Дурацкий герой этого кино живет творчеством, с которым, впрочем, у него проблемы. Погруженность в творчество – его алиби, позволяющее быть абсолютно равнодушным к окружающим: семье, любовницам, поклонникам. Его «замыслы» есть простое уклонение от общественно полезного труда. Он всегда находится в поиске денег, их дают знакомые проститутки, родители, читатели. Но и этим «творческим» алиби все сложнее маскировать невроз, отражающий иррациональность его роли. Чтобы «стимулировать себя» (на самом деле все из-за тех же денег), он совершает убийство во время садо-мазохистской игры и немедленно пускается по поводу этого «революционного акта» в бесконечное словоблудие, а себя отныне называет анархистом. Но когда энтузиазм убийцы вновь иссякает, он сочиняет стих, который, оказывается, уже написал один романтический поэт сто лет назад, да и тот был переводом бодлеровских «Альбатросов». Очень точный диагноз: капитализм любого века, отраженный в голове художественного невротика, может породить только «то же» искусство и обречь его на вечную стилизацию и повтор. Герой инсценирует салоны прошлого: в романтическом гриме и антикварном костюме при свечах в кругу нанятых и так же одетых «учеников» он читает задолго до его рождения сочиненные стихи. Любое «произведение» отсылает нас к своему «моменту творения», который находится в центре богемного мифа о художнике.

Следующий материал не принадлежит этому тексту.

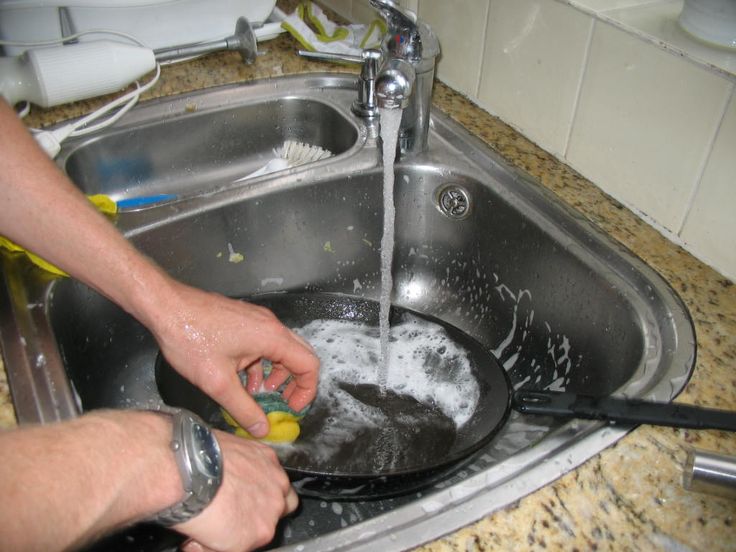
This screenshot has height=552, width=736. What are the coordinates of `skillet` in the screenshot? It's located at (371, 434).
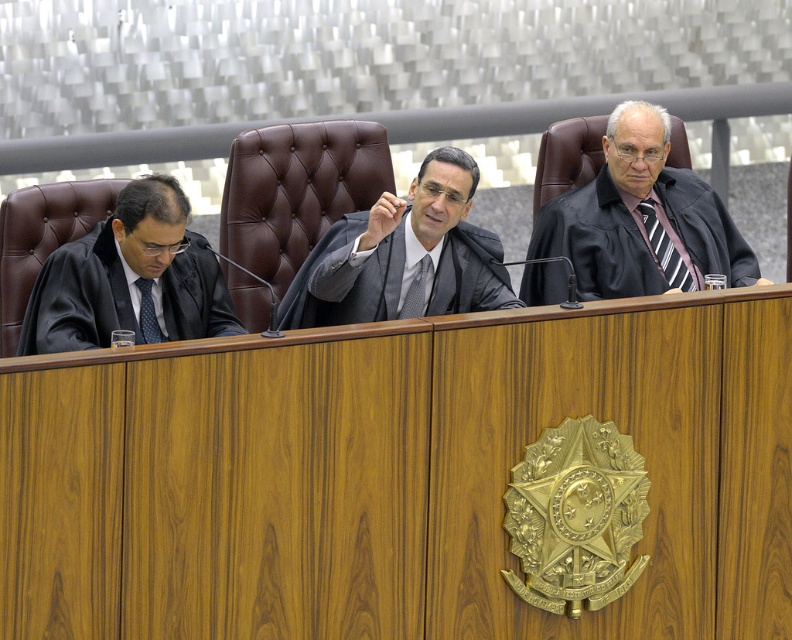
You are standing in front of the wooden panel with the emblem. Where is the matte black robe at center located in terms of its 2D coordinates?

The matte black robe at center is located at the 2D coordinates point (345, 278).

You are an observer in the courtroom. You see a point marked at coordinates (598, 241). What object is located at that point?

The point at coordinates (598, 241) indicates the black fabric robe at center.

Он увлекается ницшеанскими идеями о сильных и слабых личностях, относя себя, конечно, к первым, хотя весь состоит из попрошайничества, истерики и самолюбования. Некоторое время утверждает, что он «фашист». Потом решает, что его отверженность в том, что он скрытый гей и пора открыться, но первый же гомосексуальный опыт вызывает шок и проваливается. «Ты не можешь быть тем, кем себя воображаешь», – незадолго до смерти говорит ему жена. Он устраивает истерику над ее трупом и тут же, спохватившись, говорит врачам: «Я веду себя так, чтобы соответствовать вашим представлениям об адекватном поведении». Он ничего не испытывает, не может, и с огромным трудом, жертвуя окружающими, поддерживает свое богемное алиби. Честная проекция его жизни – умственно отсталый брат, весь фильм охотящийся за мухами на кухне. Но как же убийство, которое он совершил? В конце и оно оказывается фарсом, инсценировкой, розыгрышем.
В подобный тупик отчуждения закономерно попадает богемный человек, сторонящийся ежедневной работы по переделке общества, не готовый шагнуть из «радикалов» в революционеры, жалкий клоун, обреченный в истериках сочинять давно известное символистское стихотворение про альбатросов, да и то до тех пор, пока на это есть меценатские деньги.
Революционная организация – это единственное место, где фантазия богемы перестает быть бесплодной. Такая организация – это сжимаемая историей пружина, которая, однажды разжавшись, приведет в движение все, что почиталось вчера незыблемым, включая общие законы искусства. Организация – это шанс для богемы перейти от отрицания того, что есть, к утверждению того, что должно быть. Путь в такую организацию начинается с ответа на вызов реальности. Например, с ответа на то, что в современной российской культуре на всех уровнях либеральный постмодерн уверенно сменился неоконсерватизмом и «новой внятностью» с их евразийской военной паранойей, невыносимой пошлостью патриотического бытия, лакейской любовью к «диковинкам» и православной задумчивостью с Машей у самовара. Плюс возрастающая от сезона к сезону доза мистики и обязательный культ почвы, предков и смерти. И дело тут не в естественном страхе смерти, а в противоестественной бессмысленности жизни людей, которые испугались выяснить, зачем они находятся в реальности, и очень устают от этой неизвестности и сами от себя, откусывая свой хлеб, входя в свой интернет, протягивая карточку к банкомату.